### Texto de estudio

Los personajes que sobreviven en las tres películas son los que no especularon con la desgracia ajena, los abnegados que ayudaron y aquellos que actuaron por fuera del poder establecido. El mensaje, en cualquier de los casos, parece claro: junto con la salud sobreviene una cruzada moral. Con la fiebre amarilla, antes de saber que era un mosquito quien la provocaba, se apuntó a la barbarie de las tolderías y luego, al puerto de Buenos Aires con la llegada de inmigrantes y el nuevo caudal de pobres a subordinar. En palabras de Guillermo Rawson, considerado el primer higienista del país: “...de aquellas fétidas pocilgas cuyo aire jamás se renueva y en cuyo ambiente se cultivan los gérmenes de las más terribles enfermedades salen esas emanaciones. Se incorporan a la atmósfera circunvecina conducidos por ellos tal vez hasta los lujosos palacios de los ricos”. A pesar de las buenas intenciones, Rawson enlaza, falta de “moralidad” con las condiciones precarias de vivienda y con la pobreza: “buscar al pobre en su alojamiento y mejorar las condiciones higiénicas de su hogar…”[7]. Así las pestes se han cargado de sentidos, desde el castigo divino hasta los dispositivos “naturales” de disciplinamiento positivista.

Estas obras, dejan en jaque de forma solapada o directa, al Estado –por retirarse– y a la Iglesia –por impotente–. A juzgar por los escenarios post pestes, ambas instituciones que rigen al capitalismo y a Occidente supieron reformularse y atenerse a nuevas reglas de juego en tiempos de salud. ¿Alguien duda que los cambios que producirá esta enfermedad serán equiparables –o, si fuera posible medirlos, incluso superiores– a los que provocó la fiebre amarilla hace 150 años? Por su parte, el cine, como imagen de Estado y contundente religión laica, también se llena de interrogantes. ¿Cómo encontrará el contenido y el tono estético-poético para contar la pandemia de 2020?



*Ilustraciones de Paula Adamo



[1] Esta obra tiene como antecedente otra pintura sobre la fiebre amarilla pero con la escena situada en Uruguay: Entierro de las víctimas de la fiebre amarilla en Montevideo, realizado alrededor de 1857. Las dos obras están en museos del Uruguay y Blanes es considerado el “pintor de la Patria”.

######
### Sección de datos

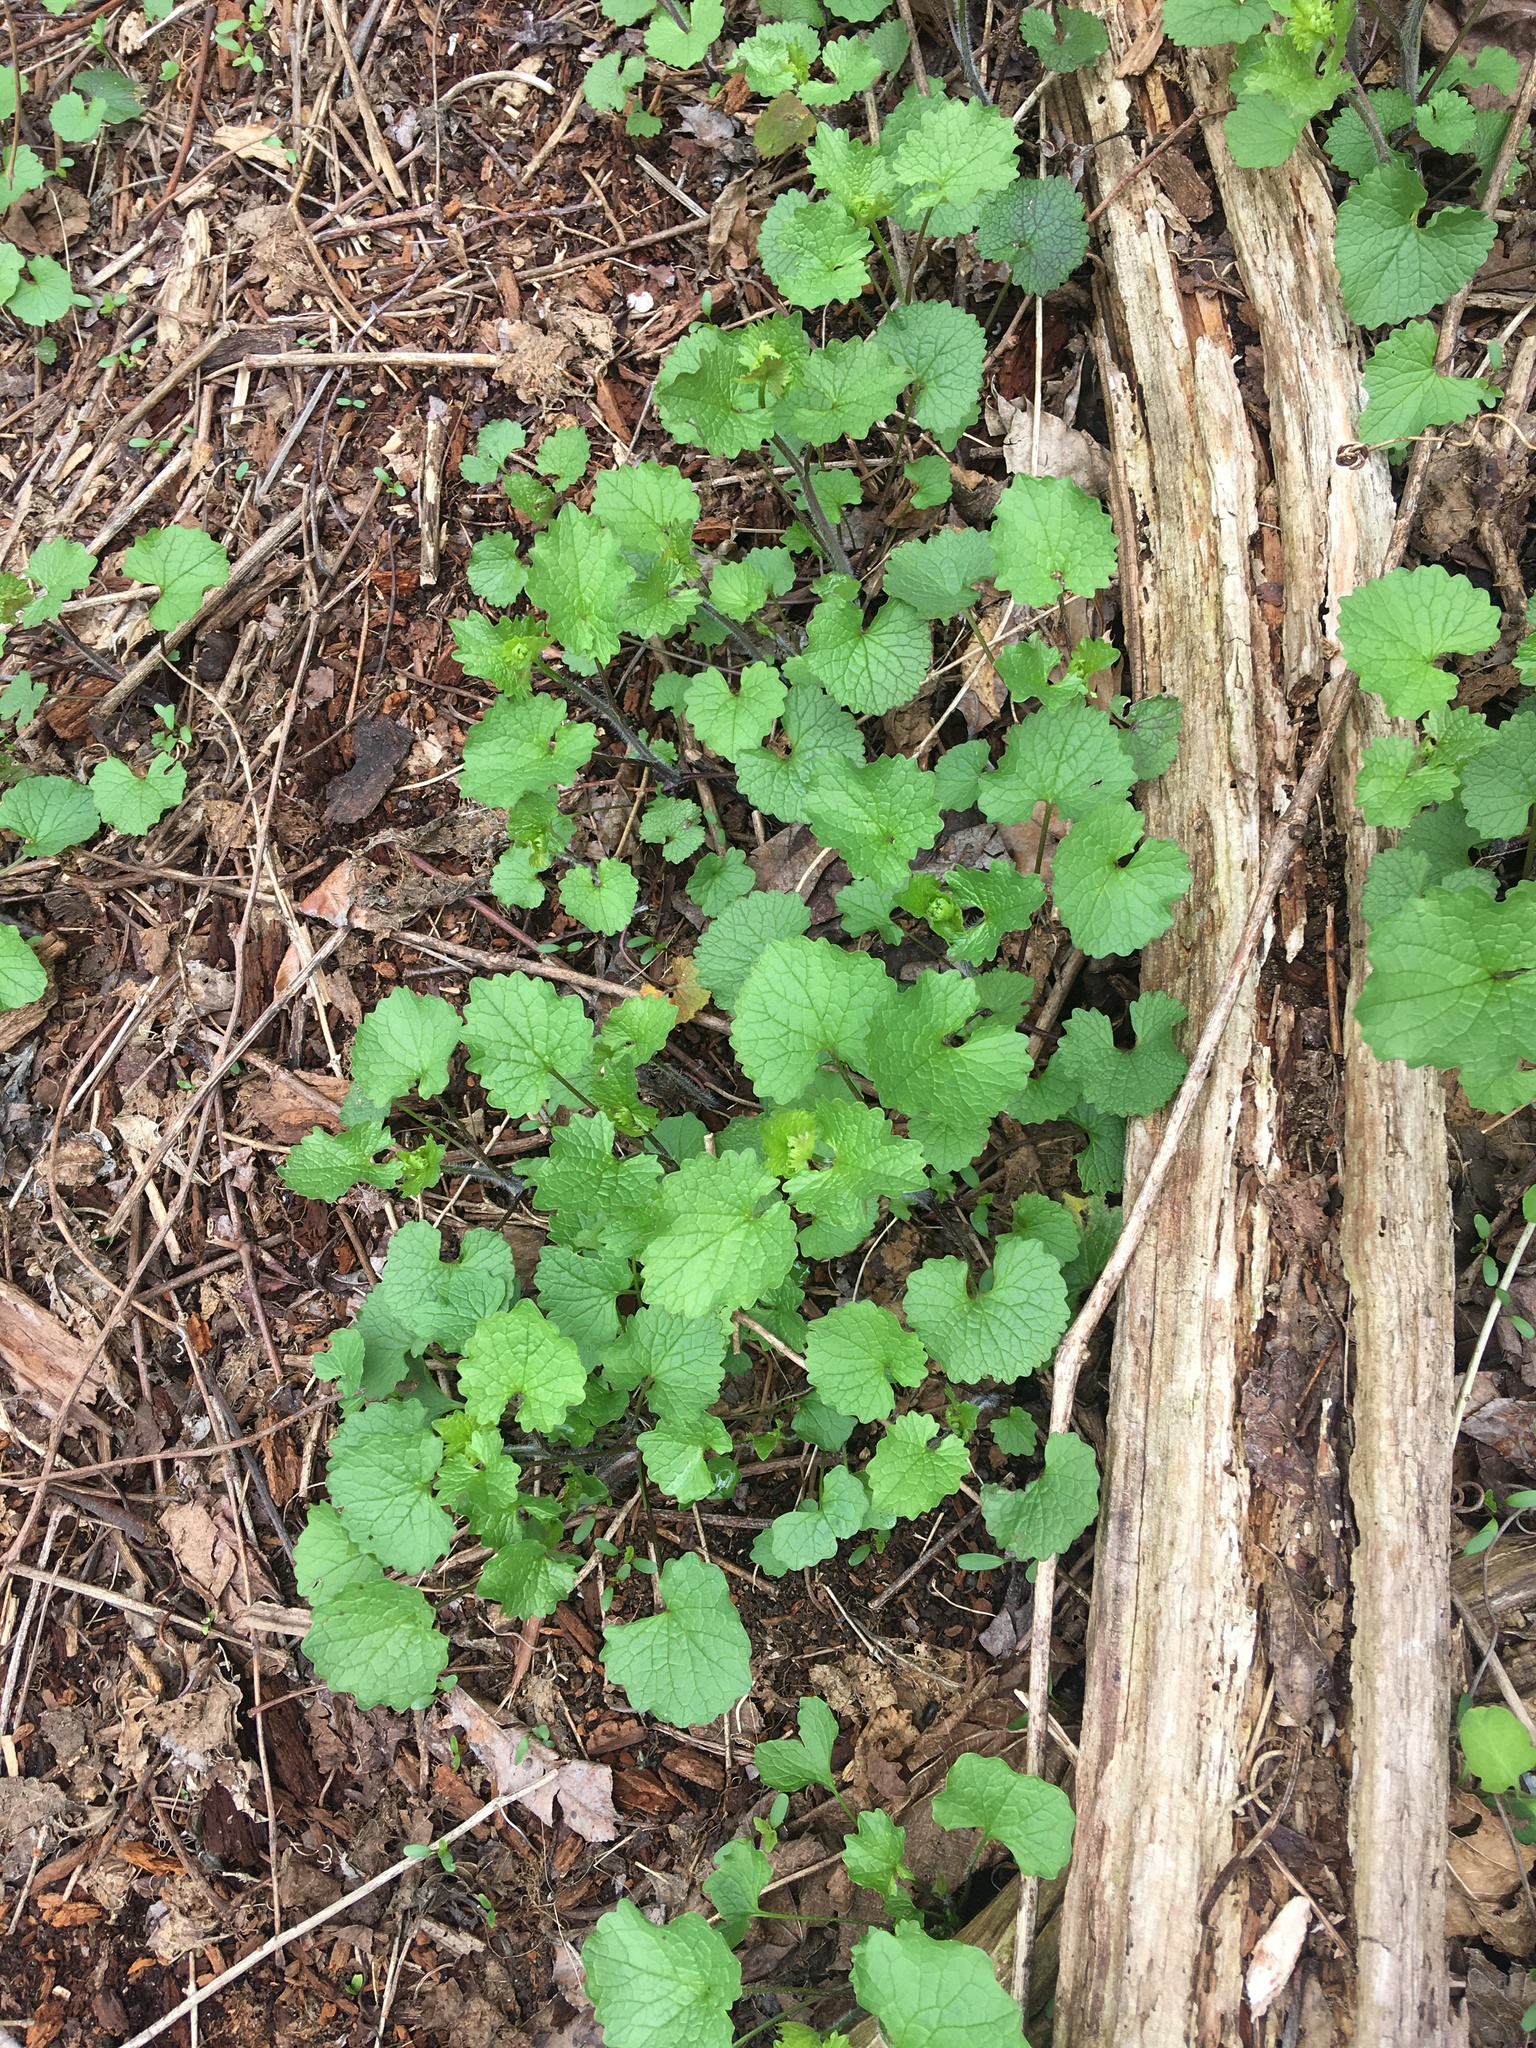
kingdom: Plantae
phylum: Tracheophyta
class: Magnoliopsida
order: Brassicales
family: Brassicaceae
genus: Alliaria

######

# [Consigna]
Responda a partir del texto de estudio:
1. ¿A quién se considera el primer higienista del país?
2. ¿Hace cuántos años provocó cambios la fiebre amarilla?
3. ¿Qué apelativo recibe Blanes?

# [Respuesta]
1. A Guillermo Rawson.
2. Hace 150 años.
3. El de "pintor de la Patria".